### Required work
Write out the rows below as a numbered list, leaving out any blank lines.

### Input rows
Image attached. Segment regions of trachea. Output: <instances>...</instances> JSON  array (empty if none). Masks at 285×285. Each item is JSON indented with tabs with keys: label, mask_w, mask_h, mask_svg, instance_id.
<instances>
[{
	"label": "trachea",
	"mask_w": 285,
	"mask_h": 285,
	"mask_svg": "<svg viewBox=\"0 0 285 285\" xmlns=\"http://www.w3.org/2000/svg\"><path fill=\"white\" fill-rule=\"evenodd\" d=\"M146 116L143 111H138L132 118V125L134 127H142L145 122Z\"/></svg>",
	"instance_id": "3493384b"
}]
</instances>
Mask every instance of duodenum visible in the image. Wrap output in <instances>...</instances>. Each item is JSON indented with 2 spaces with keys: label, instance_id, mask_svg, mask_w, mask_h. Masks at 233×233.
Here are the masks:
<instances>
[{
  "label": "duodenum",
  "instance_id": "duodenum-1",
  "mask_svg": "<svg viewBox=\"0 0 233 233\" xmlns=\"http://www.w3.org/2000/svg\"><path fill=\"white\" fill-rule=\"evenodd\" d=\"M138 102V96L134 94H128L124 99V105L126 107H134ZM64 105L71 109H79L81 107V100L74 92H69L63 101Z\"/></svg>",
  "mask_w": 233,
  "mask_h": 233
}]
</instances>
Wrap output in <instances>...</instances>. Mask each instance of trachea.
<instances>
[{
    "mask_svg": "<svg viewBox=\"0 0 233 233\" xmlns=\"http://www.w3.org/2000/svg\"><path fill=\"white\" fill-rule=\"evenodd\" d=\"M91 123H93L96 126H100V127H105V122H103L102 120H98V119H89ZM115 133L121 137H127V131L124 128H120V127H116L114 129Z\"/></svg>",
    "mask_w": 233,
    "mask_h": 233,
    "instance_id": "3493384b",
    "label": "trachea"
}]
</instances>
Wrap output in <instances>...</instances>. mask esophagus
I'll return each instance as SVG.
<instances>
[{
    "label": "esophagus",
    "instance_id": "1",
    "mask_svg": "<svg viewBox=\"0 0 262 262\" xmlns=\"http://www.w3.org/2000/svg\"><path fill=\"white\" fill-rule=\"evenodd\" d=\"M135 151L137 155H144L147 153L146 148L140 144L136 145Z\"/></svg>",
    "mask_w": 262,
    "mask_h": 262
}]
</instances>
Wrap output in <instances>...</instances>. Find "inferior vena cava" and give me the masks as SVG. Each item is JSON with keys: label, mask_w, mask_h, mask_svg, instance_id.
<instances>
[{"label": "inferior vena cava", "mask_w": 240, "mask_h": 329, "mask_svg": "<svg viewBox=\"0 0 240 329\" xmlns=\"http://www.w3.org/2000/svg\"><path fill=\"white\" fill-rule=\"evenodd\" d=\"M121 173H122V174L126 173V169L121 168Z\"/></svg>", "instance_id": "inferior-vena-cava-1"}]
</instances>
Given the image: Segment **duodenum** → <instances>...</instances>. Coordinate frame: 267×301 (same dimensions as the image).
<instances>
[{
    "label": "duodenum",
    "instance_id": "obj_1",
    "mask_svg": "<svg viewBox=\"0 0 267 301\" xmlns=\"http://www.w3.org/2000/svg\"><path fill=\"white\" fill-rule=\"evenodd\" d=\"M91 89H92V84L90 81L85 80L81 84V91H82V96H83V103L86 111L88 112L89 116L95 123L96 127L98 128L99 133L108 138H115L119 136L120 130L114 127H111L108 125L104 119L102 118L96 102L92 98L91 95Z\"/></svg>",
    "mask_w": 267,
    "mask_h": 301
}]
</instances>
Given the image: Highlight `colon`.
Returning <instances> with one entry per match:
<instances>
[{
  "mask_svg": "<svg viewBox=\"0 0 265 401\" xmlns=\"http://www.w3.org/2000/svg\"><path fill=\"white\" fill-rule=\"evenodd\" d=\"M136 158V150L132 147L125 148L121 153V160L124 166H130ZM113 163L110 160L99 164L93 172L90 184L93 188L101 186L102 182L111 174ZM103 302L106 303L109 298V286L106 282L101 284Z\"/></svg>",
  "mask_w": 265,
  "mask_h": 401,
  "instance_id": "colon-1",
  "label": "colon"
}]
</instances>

### Response to the exercise
1. Image attached. Segment regions of trachea. Output: <instances>...</instances> JSON  array (empty if none). Masks at 285×285. Each item is JSON indented with tabs with keys: label, mask_w, mask_h, mask_svg, instance_id.
2. <instances>
3. [{
4. 	"label": "trachea",
5. 	"mask_w": 285,
6. 	"mask_h": 285,
7. 	"mask_svg": "<svg viewBox=\"0 0 285 285\" xmlns=\"http://www.w3.org/2000/svg\"><path fill=\"white\" fill-rule=\"evenodd\" d=\"M146 116L143 111H138L132 118V125L134 127H142L145 122Z\"/></svg>",
8. 	"instance_id": "3493384b"
9. }]
10. </instances>
11. Mask every instance of duodenum visible in the image. Wrap output in <instances>...</instances>. Each item is JSON indented with 2 spaces with keys: label, instance_id, mask_svg, mask_w, mask_h. Masks at 233×233.
12. Here are the masks:
13. <instances>
14. [{
15.   "label": "duodenum",
16.   "instance_id": "duodenum-1",
17.   "mask_svg": "<svg viewBox=\"0 0 233 233\" xmlns=\"http://www.w3.org/2000/svg\"><path fill=\"white\" fill-rule=\"evenodd\" d=\"M138 102V96L134 94H128L124 99V105L126 107H134ZM64 105L71 109H79L81 107V100L74 92H69L63 101Z\"/></svg>",
18.   "mask_w": 233,
19.   "mask_h": 233
20. }]
21. </instances>
22. Wrap output in <instances>...</instances>. Mask each instance of trachea.
23. <instances>
24. [{
25.     "mask_svg": "<svg viewBox=\"0 0 233 233\" xmlns=\"http://www.w3.org/2000/svg\"><path fill=\"white\" fill-rule=\"evenodd\" d=\"M91 123H93L96 126H100V127H105V122H103L102 120H98V119H89ZM115 133L121 137H127V131L124 128H120V127H116L114 129Z\"/></svg>",
26.     "mask_w": 233,
27.     "mask_h": 233,
28.     "instance_id": "3493384b",
29.     "label": "trachea"
30. }]
31. </instances>
32. Wrap output in <instances>...</instances>. mask esophagus
33. I'll return each instance as SVG.
34. <instances>
35. [{
36.     "label": "esophagus",
37.     "instance_id": "1",
38.     "mask_svg": "<svg viewBox=\"0 0 262 262\" xmlns=\"http://www.w3.org/2000/svg\"><path fill=\"white\" fill-rule=\"evenodd\" d=\"M135 151L137 155H144L147 153L146 148L140 144L136 145Z\"/></svg>",
39.     "mask_w": 262,
40.     "mask_h": 262
41. }]
42. </instances>
43. Wrap output in <instances>...</instances>. Find "inferior vena cava" and give me the masks as SVG. Each item is JSON with keys: label, mask_w, mask_h, mask_svg, instance_id.
44. <instances>
45. [{"label": "inferior vena cava", "mask_w": 240, "mask_h": 329, "mask_svg": "<svg viewBox=\"0 0 240 329\" xmlns=\"http://www.w3.org/2000/svg\"><path fill=\"white\" fill-rule=\"evenodd\" d=\"M121 173H122V174L126 173V169L121 168Z\"/></svg>", "instance_id": "inferior-vena-cava-1"}]
46. </instances>
47. Given the image: Segment **duodenum** → <instances>...</instances>. Coordinate frame: 267×301 (same dimensions as the image).
48. <instances>
49. [{
50.     "label": "duodenum",
51.     "instance_id": "obj_1",
52.     "mask_svg": "<svg viewBox=\"0 0 267 301\" xmlns=\"http://www.w3.org/2000/svg\"><path fill=\"white\" fill-rule=\"evenodd\" d=\"M91 89H92V84L90 81L85 80L81 84V91H82V96H83V103L86 111L88 112L89 116L95 123L96 127L98 128L99 133L108 138H115L119 136L120 130L114 127H111L108 125L104 119L102 118L96 102L92 98L91 95Z\"/></svg>",
53.     "mask_w": 267,
54.     "mask_h": 301
55. }]
56. </instances>
57. Given the image: Highlight `colon`.
58. Returning <instances> with one entry per match:
59. <instances>
60. [{
61.   "mask_svg": "<svg viewBox=\"0 0 265 401\" xmlns=\"http://www.w3.org/2000/svg\"><path fill=\"white\" fill-rule=\"evenodd\" d=\"M136 158V150L132 147L125 148L121 153V160L124 166H130ZM113 163L110 160L99 164L93 172L90 184L93 188L101 186L102 182L111 174ZM103 302L106 303L109 298V286L106 282L101 284Z\"/></svg>",
62.   "mask_w": 265,
63.   "mask_h": 401,
64.   "instance_id": "colon-1",
65.   "label": "colon"
66. }]
67. </instances>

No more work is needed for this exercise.